═════ Data for processing ═════
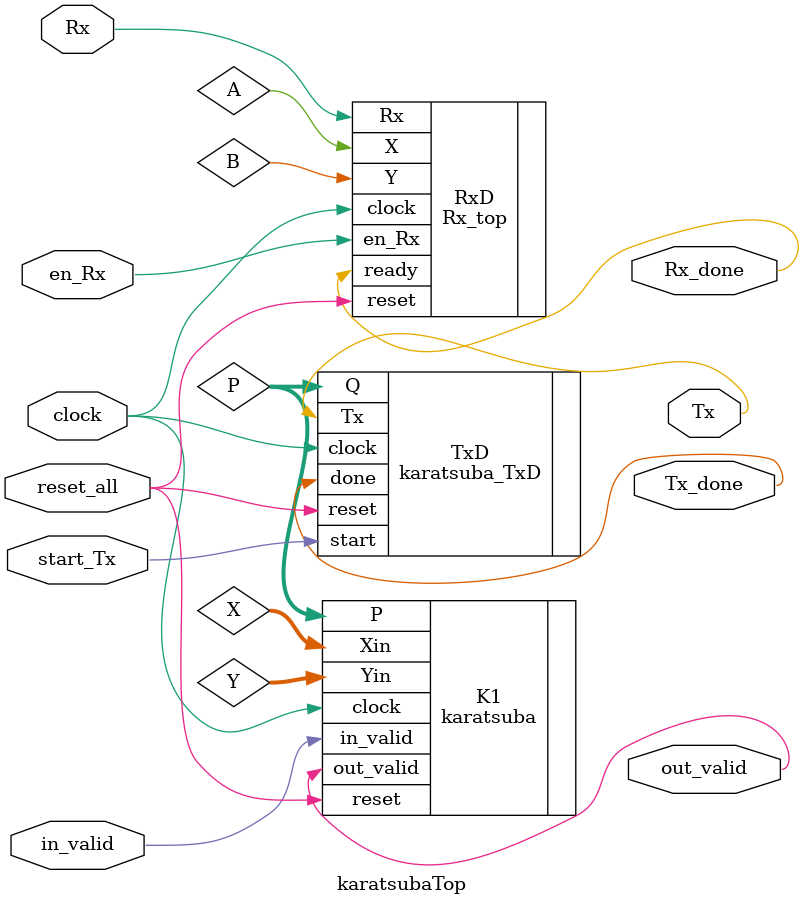
<source format=v>
`timescale 1ns / 1ps


module karatsubaTop(
	input clock,
	input reset_all,
	input Rx,
	input en_Rx,
	input in_valid,
	input start_Tx,
	output Tx,
	output Tx_done,
	output out_valid,
	output Rx_done
    );
    
    wire [255:0] X, Y;
    wire [511:0] P;
    
    Rx_top RxD(.clock(clock),.en_Rx(en_Rx),.reset(reset_all),.Rx(Rx),.X(A),.Y(B),.ready(Rx_done));
    karatsuba K1(.clock(clock),.in_valid(in_valid),.Xin(X),.Yin(Y),.reset(reset_all),.P(P),.out_valid(out_valid));
    karatsuba_TxD TxD(.clock(clock),.start(start_Tx),.reset(reset_all),.Q(P),.done(Tx_done),.Tx(Tx));
    
endmodule
</source>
═════
> Instructions for the task:
Omitting the images, transcribe every record exactly.

> Solution for this task:
<source format=v>
`timescale 1ns / 1ps


module karatsubaTop(
	input clock,
	input reset_all,
	input Rx,
	input en_Rx,
	input in_valid,
	input start_Tx,
	output Tx,
	output Tx_done,
	output out_valid,
	output Rx_done
    );
    
    wire [255:0] X, Y;
    wire [511:0] P;
    
    Rx_top RxD(.clock(clock),.en_Rx(en_Rx),.reset(reset_all),.Rx(Rx),.X(A),.Y(B),.ready(Rx_done));
    karatsuba K1(.clock(clock),.in_valid(in_valid),.Xin(X),.Yin(Y),.reset(reset_all),.P(P),.out_valid(out_valid));
    karatsuba_TxD TxD(.clock(clock),.start(start_Tx),.reset(reset_all),.Q(P),.done(Tx_done),.Tx(Tx));
    
endmodule
</source>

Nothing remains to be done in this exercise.